Helen Trompeteler is the deputy director of programs at the Silver Eye Center. On opening night she shared her appreciation for both Friges and another artist’s work that is on display in the exhibit. 

“Working with April has truly expanded my imagination about how photography’s past, especially mid 19th century darkroom techniques, can be reinvented for the future using technology,” Trompeteler said. “I really love how this exhibition challenges us to reconsider what a photograph could be, dissolving traditional boundaries.”       

Walking around the exhibit, Tintypes are displayed on the wall. Friges bends the metal of these Tintypes which allows the viewer to gaze not only at the placed image but back at themselves. For this Friges uses magenta, green and other colors. 

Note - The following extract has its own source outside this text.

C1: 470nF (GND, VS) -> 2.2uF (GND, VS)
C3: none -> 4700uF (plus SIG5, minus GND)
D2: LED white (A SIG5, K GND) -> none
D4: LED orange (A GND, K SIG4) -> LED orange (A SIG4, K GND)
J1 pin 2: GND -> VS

“If you Google the word Tintype it’s always on a black metal,” Friges said. ”It’s always a portrait. It’s always Billy the Kid. My thought is, what if we take these ideas of photography, these ideas of the past, instead to continue that narrative and create a new one.”

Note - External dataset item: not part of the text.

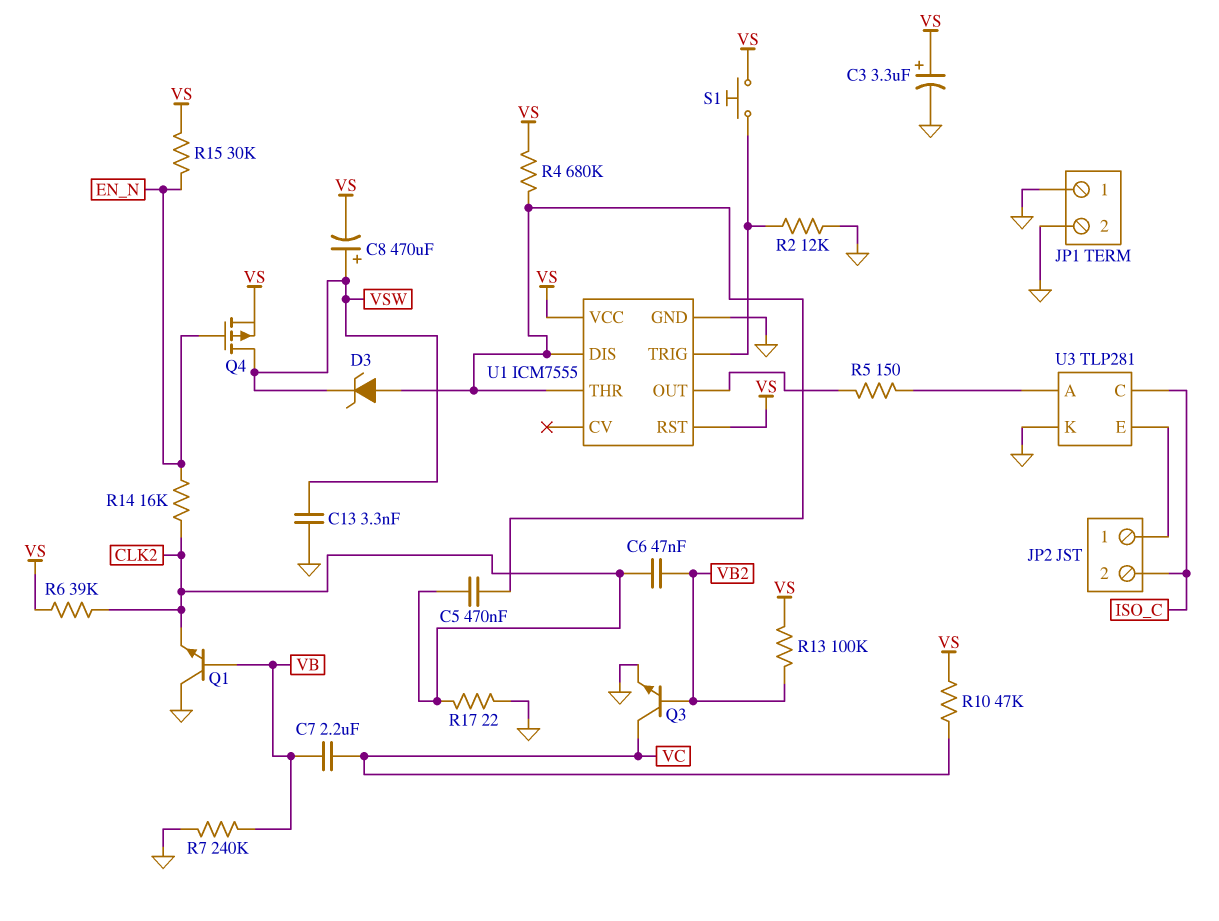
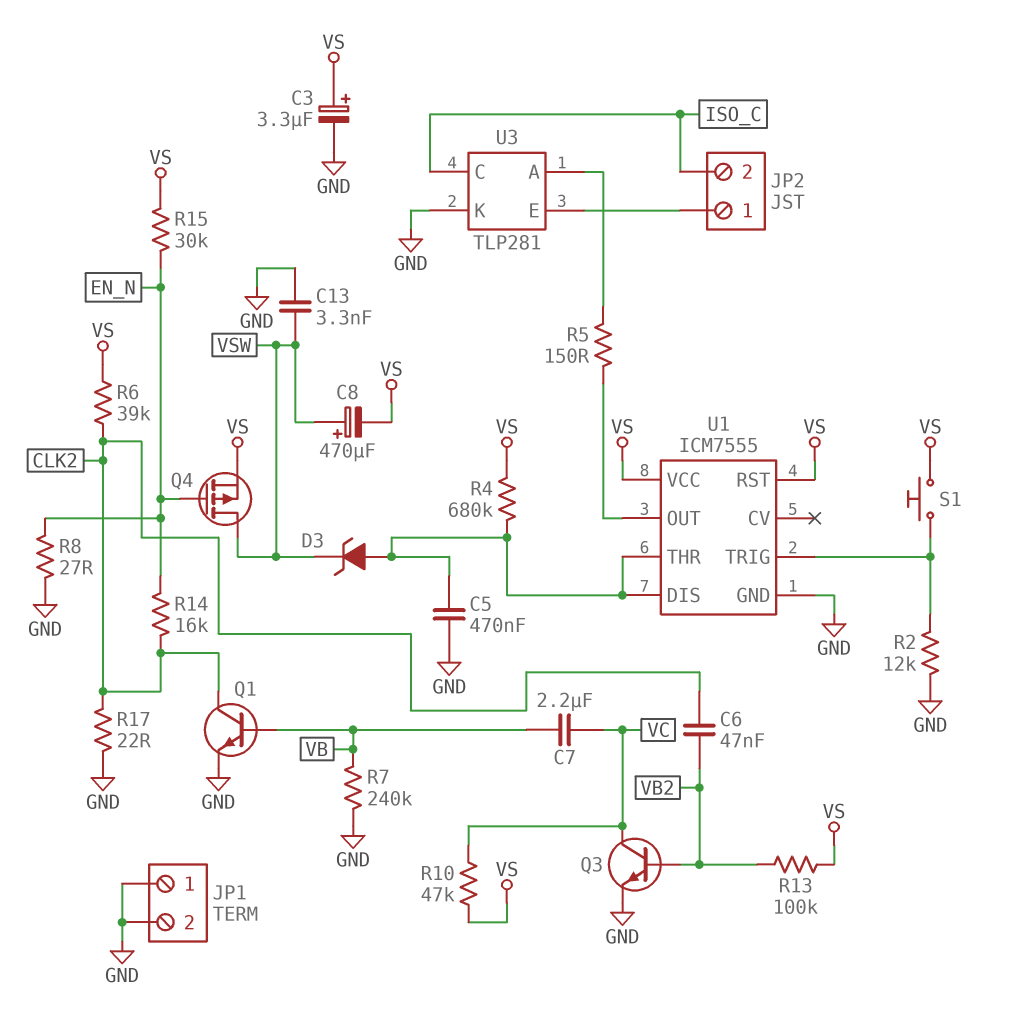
C5: 470nF (CLK2, U1/DIS) -> 470nF (GND, U1/DIS)
Q1: NPN (B VB, C GND, E CLK2) -> NPN (B VB, C CLK2, E GND)
R8: none -> 27 (EN_N, GND)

Friges used Point Park’s color and black and white dark rooms for everything. All of her pieces are developed with the 1900s wet collodion photography process. She learned the techniques while co-teaching with another professor. This is when she began questioning the traditional Tintype methods.

“I asked, why is it always on black metal? And he’s like, because, you get the deepest shadows, the darkest darks,” Friges said, “and it’s like, yeah, but you don’t ever get white. Collodion is like a milky-creamy. So, I was like, could I do it on white?” 

Alongside the Tintypes and other abstract photography, the exhibit displayed shadow boxes filled with collaged color darkroom prints, bending and folding in on themselves.

Friges is very aware of the passage of time in relation to her work aging and fading over the next hundred years, a process that she’ll never be able to witness. 

“It’ll start turning from blue to yellows,” Friges said. “Like all of our faded photographs turn into something else later and it’s going to fade.”

It takes years for an artist’s work to be displayed in an exhibit like this. At first, Friges thought that her photography would be in The Mattress Factory.

Silver Eye is an open-door non profit organization. Leo Hsu is the executive director of the center, their mission at the center is to promote the power of contemporary photography as a fine art medium. He spoke about the types of artists and photographers that they choose to showcase. 

“They’re working with photography and perhaps other media to say something that they really want to say, to express something that is probably very unique to them,” Hsu said. “Particularly these may be people who are earlier in their careers or or mid career and may not have the opportunity necessarily to show work that begins by being personal.”

Jen Collins is a senior photography major at Point Park and she interns at the Silver Eye Center as well as takes photo classes from Friges.

“Having a professor that’s very current and having her work published now, I think it’s really interesting to have somebody that’s different like that,” Collins said. “Because when they’re actually working in the field and doing these different things, it’s really interesting to see.”

Other Point Park students also attended the opening of the exhibit to view Friges’s photography.

“She’s always there for the students,” Collins said. “I think she’s always able to lend a helping hand and she’s always been helpful in presenting me with opportunities and just listening to me and also showing us a bunch of different artists.”

Friges work “In Absolute Space” is on display in the Silver Eye Center until April 22, 2023. The doors are open free to the public and through the Bloomberg Connects app, viewers will be able to listen to explanations of each work when they visit.